4.                                a) Il résulte de ce qui précède que le recours doit être admis. Le jugement entrepris sera annulé et la cause renvoyée au tribunal civil pour nouvelle décision. Le premier juge examinera, à titre préalable et en donnant aux parties l’occasion de se déterminer, si la procédure pourrait être classée, vu le paiement de la dette dans l’intervalle, sans audience et par une décision statuant aussi sur les frais et dépens.

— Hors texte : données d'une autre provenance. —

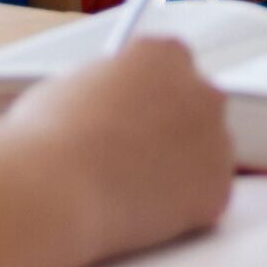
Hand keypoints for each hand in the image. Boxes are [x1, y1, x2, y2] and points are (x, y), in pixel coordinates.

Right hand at [6, 39, 232, 260]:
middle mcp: (201, 88)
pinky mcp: (217, 188)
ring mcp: (215, 138)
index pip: (171, 68)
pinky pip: (206, 199)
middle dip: (171, 129)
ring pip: (206, 153)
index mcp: (166, 53)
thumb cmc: (50, 136)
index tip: (137, 114)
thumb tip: (109, 102)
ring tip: (133, 188)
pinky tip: (146, 212)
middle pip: (196, 107)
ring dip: (181, 168)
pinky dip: (184, 210)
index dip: (150, 96)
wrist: (55, 187)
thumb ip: (109, 86)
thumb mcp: (74, 83)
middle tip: (135, 156)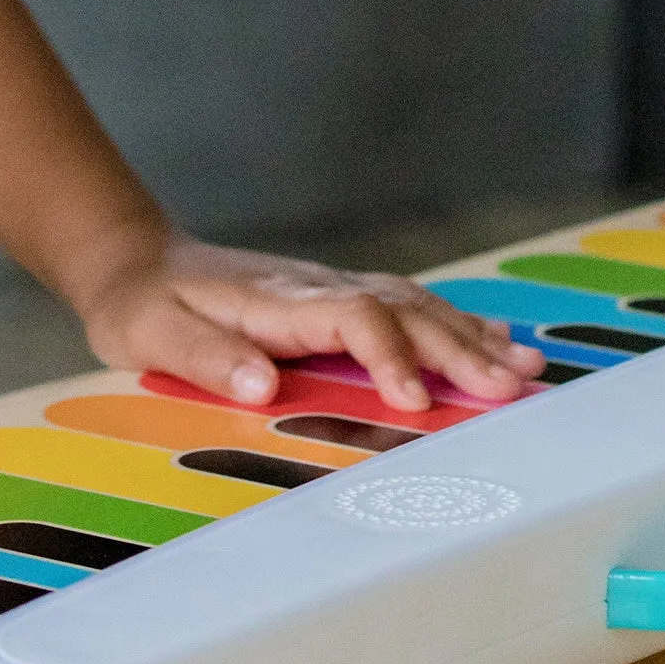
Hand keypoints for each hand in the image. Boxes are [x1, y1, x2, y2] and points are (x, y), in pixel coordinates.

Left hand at [73, 236, 544, 414]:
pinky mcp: (336, 300)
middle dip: (460, 349)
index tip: (417, 401)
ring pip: (416, 306)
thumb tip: (261, 384)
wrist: (136, 262)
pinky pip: (407, 308)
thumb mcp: (154, 335)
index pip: (353, 317)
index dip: (390, 356)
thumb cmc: (143, 307)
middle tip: (514, 387)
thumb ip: (207, 359)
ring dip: (471, 338)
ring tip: (527, 369)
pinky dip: (455, 326)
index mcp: (279, 299)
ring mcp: (332, 290)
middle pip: (403, 310)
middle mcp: (317, 288)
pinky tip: (495, 341)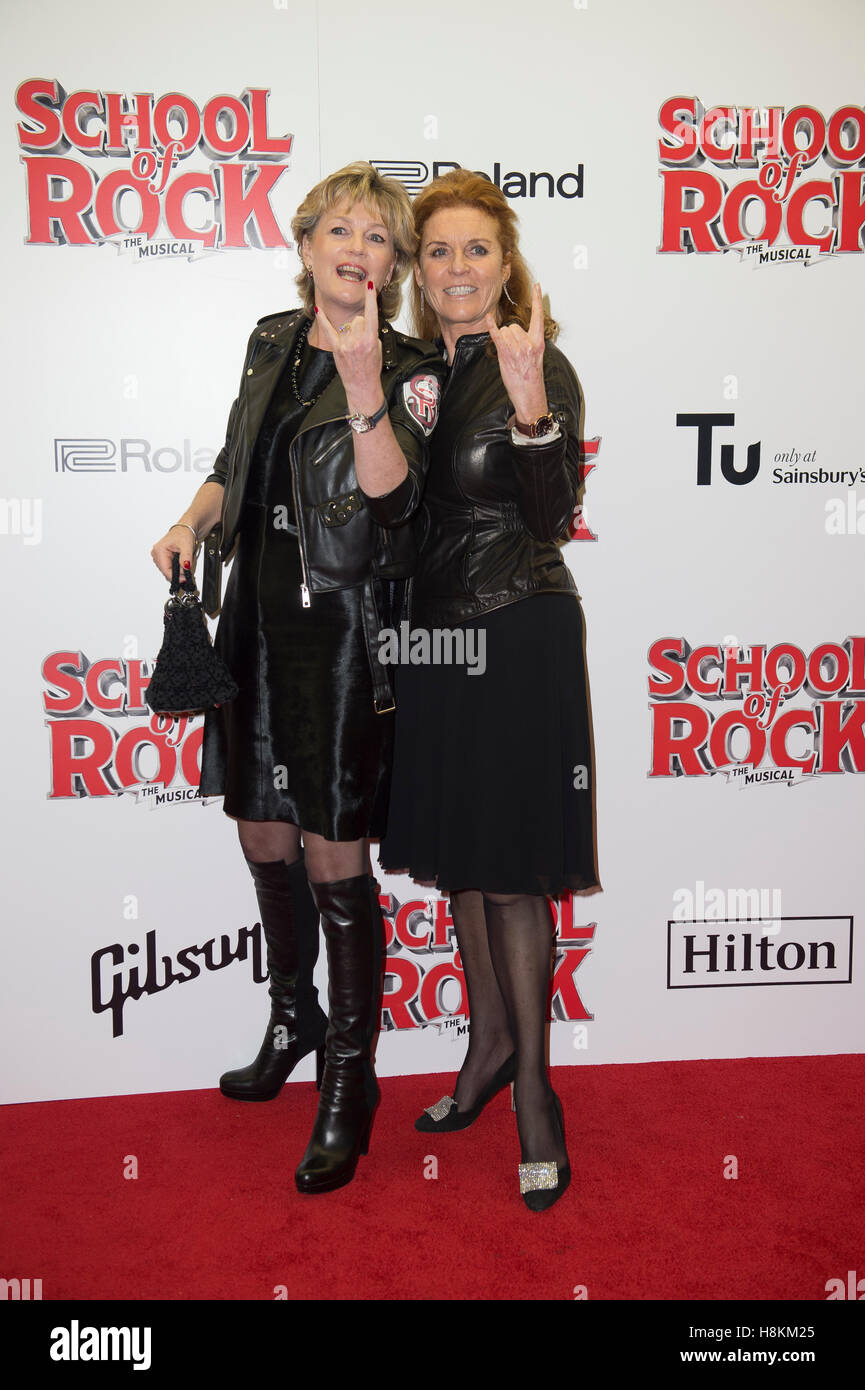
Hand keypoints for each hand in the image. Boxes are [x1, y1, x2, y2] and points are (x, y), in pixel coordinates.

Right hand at [151, 525, 194, 581]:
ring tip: (185, 562)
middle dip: (177, 573)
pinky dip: (177, 569)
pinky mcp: (164, 559)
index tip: (184, 579)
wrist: (187, 529)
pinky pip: (170, 568)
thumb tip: (185, 566)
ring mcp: (159, 557)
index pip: (165, 570)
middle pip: (166, 572)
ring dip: (177, 571)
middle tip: (187, 568)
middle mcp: (157, 554)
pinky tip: (181, 564)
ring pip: (168, 571)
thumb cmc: (184, 533)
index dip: (175, 577)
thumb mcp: (187, 545)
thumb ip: (186, 557)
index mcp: (159, 550)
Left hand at [315, 281, 384, 415]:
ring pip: (348, 325)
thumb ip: (371, 333)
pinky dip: (323, 319)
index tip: (370, 285)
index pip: (371, 314)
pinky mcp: (336, 348)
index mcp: (371, 340)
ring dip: (351, 332)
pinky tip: (318, 309)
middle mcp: (358, 341)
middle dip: (361, 326)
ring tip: (354, 348)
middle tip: (362, 342)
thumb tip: (362, 322)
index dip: (371, 299)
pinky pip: (328, 330)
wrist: (362, 386)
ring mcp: (346, 345)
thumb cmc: (371, 369)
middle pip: (358, 319)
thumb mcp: (378, 349)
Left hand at [485, 281, 548, 424]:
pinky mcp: (506, 354)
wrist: (530, 395)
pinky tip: (487, 318)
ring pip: (505, 331)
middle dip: (510, 335)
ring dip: (503, 341)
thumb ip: (529, 342)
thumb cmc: (531, 379)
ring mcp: (518, 349)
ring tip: (509, 356)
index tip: (538, 286)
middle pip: (514, 325)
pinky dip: (491, 326)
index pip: (539, 317)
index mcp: (539, 342)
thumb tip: (518, 333)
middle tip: (513, 352)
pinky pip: (497, 335)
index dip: (538, 300)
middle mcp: (529, 343)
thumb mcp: (536, 358)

                        b) Les frais judiciaires de la procédure de recours ne sont pas imputables aux parties ou à des tiers et l’équité exige qu’ils soient laissés à la charge du canton (art. 107 al. 2 CPC). Par contre, il n’y a pas lieu de mettre des dépens à la charge du canton : une telle éventualité ne peut se concevoir que quand le canton a le statut de partie adverse, ce qui est admis quand la procédure a pour objet un retard injustifié ou le refus de l’assistance judiciaire ; tel n’est pas le cas ici. De même, il ne se justifie pas de mettre une indemnité de dépens à la charge de l’intimée, celle-ci n’ayant pas procédé et donc pas conclu au rejet du recours (cf. Bohnet, CPC annoté, 2016, n. 7 ad art. 107).

Par ces motifs,
L'AUTORITé DE RECOURS EN MATIERE CIVILE

1.    Admet le recours.

2.    Annule le jugement de faillite rendu le 22 avril 2020 par le Tribunal civil des Montagnes et du Val-de-Ruz et renvoie la cause audit tribunal pour nouvelle décision, au sens des considérants.

3.    Laisse les frais judiciaires de la procédure de recours, arrêtés à 450 francs et avancés par la recourante, à la charge de l’État.

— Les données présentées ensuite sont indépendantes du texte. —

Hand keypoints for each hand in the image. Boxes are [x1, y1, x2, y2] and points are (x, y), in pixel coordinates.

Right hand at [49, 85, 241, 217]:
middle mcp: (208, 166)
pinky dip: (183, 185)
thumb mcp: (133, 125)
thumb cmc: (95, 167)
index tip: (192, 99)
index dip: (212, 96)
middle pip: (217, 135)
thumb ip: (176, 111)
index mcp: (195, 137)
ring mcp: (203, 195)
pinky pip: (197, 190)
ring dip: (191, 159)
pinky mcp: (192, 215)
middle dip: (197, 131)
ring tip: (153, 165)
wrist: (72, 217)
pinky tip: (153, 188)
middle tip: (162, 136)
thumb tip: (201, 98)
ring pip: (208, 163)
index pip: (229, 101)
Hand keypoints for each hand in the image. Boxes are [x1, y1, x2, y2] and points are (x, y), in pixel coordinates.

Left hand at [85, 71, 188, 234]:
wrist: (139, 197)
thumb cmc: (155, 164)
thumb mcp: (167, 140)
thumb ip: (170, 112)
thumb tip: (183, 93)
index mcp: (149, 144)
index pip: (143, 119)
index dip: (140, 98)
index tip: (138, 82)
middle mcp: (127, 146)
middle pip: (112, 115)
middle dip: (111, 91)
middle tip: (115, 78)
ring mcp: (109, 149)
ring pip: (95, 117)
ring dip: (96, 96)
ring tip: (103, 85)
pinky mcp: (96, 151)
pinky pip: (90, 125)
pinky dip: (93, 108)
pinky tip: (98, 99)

4.    Invite le greffe du Tribunal cantonal à restituer l’avance de frais à la recourante.

5.    Statue sans dépens.

Neuchâtel, le 3 juin 2020

Art. 168 LP
Audience de faillite
 

Le juge saisi d’une réquisition de faillite avise les parties des jour et heure de son audience au moins trois jours à l’avance. Elles peuvent s’y présenter ou s’y faire représenter.